### Extrait du texte:

LA MOSQUÉE D'ALLONNES, CAS D'ÉCOLE DU COMBAT CONTRE LE "SÉPARATISME ISLAMISTE"

LA MOSQUÉE D'ALLONNES, CAS D'ÉCOLE DU COMBAT CONTRE LE "SÉPARATISME ISLAMISTE"

par Juliette Jabkhiro

ALLONNES, Sarthe (Reuters) - Pendant trois ans, Karim Daoud, 46 ans, a été à la tête de la mosquée d'Allonnes, une petite ville de la Sarthe proche du Mans. Il y entraîne aussi une équipe de football, et travaille depuis plus de vingt ans au service jeunesse de la mairie.

En octobre dernier, la préfecture de la Sarthe lui a remis une médaille d'honneur pour récompenser son ancienneté et son dévouement au service des collectivités locales.

Quelques jours plus tard, elle fermait la mosquée pour une durée de six mois, expliquant dans son arrêté qu'on y observait une "pratique radicale de l'islam" et qu'on y cultivait "un sentiment de haine à l'égard de la France".

Les représentants de la mosquée, qui rejettent ces accusations, affirment que les autorités ont fourni peu d'éléments à l'appui de leur décision.

Des organisations de défense des droits de l'Homme, des institutions internationales comme l'Onu et des membres de la communauté musulmane dénoncent depuis le début du quinquennat d'Emmanuel Macron un "arbitraire" français, avec des procédures "opaques" difficilement contestables en justice.

"C'est kafkaïen," juge Fionnuala Ní Aoláin, rapporteure spéciale des Nations Unies pour la protection des droits humains dans la lutte contre le terrorisme. "Le flirt avec le secret des preuves est en lui-même inquiétant mais il enfreint aussi des traités internationaux" comme la Convention européenne des droits de l'Homme et le Pacte international relatif aux droits civils et politiques.

Sollicitée sur ce point, la présidence française n'a pas souhaité apporter de commentaires.

Le ministère de l'Intérieur a déclaré à Reuters que toutes les mesures prises durant le quinquennat pour lutter contre le terrorisme islamique l'avaient été "dans le respect de l’Etat de droit". La préfecture de la Sarthe n'a pas souhaité répondre aux questions de Reuters.

Les autorités françaises ont fermé 22 mosquées ces 18 derniers mois, selon les données du ministère de l'Intérieur - un chiffre en hausse selon une source autorisée.

Le ministère précise avoir contrôlé en outre 90 mosquées sur les quelque 2.500 lieux de culte musulmans de France.

L'objectif affiché est de lutter contre le "séparatisme islamiste" à travers un arsenal de mesures de surveillance et de sanction comme le "contrat d'engagement républicain" pour les associations demandant des fonds publics, le "déféré laïcité", ou le déploiement de cellules départementales de lutte contre l'islamisme et le repli communautaire (CLIR).

### Consigne à suivre:
Recopiez le passage de l'article sur la mosquée d'Allonnes en commençant par "Le ministère précise" et en allant jusqu'à "repli communautaire (CLIR).". Les lignes qui viennent ensuite n'ont aucun rôle ici.

### Données de l'exercice:
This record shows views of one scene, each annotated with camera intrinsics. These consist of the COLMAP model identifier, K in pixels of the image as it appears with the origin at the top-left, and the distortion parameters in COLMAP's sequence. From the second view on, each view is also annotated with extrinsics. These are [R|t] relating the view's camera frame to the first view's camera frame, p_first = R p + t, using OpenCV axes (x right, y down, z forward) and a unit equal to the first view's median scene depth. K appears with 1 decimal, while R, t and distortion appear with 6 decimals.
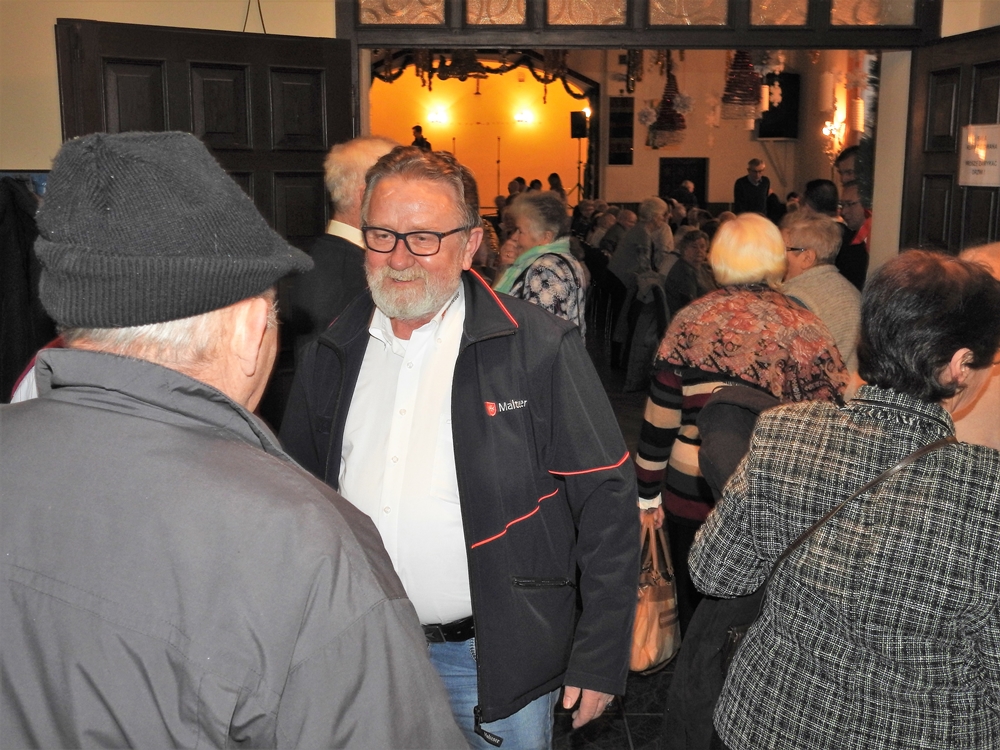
lens RADIAL K [[1161.4, 0, 500.0], [0, 1161.4, 375.0], [0, 0, 1]] dist [0.010991, 0.005666]
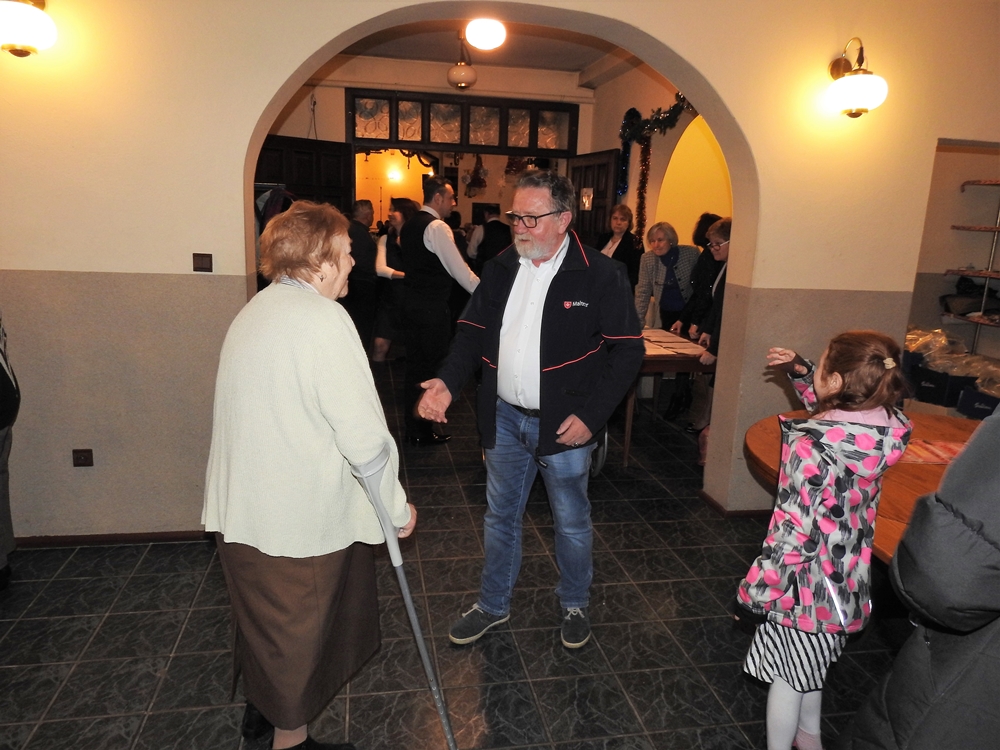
lens RADIAL K [[723.4, 0, 500.0], [0, 723.4, 375.0], [0, 0, 1]] dist [-0.002282, -0.002642]
pose [[0.984592, -0.000903, 0.174868, -0.016866], [-0.007437, 0.998866, 0.047028, 0.027088], [-0.174712, -0.047604, 0.983468, -0.122689]]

### Résultat ci-dessous:
Le ministère précise avoir contrôlé en outre 90 mosquées sur les quelque 2.500 lieux de culte musulmans de France.

L'objectif affiché est de lutter contre le "séparatisme islamiste" à travers un arsenal de mesures de surveillance et de sanction comme le "contrat d'engagement républicain" pour les associations demandant des fonds publics, le "déféré laïcité", ou le déploiement de cellules départementales de lutte contre l'islamisme et le repli communautaire (CLIR).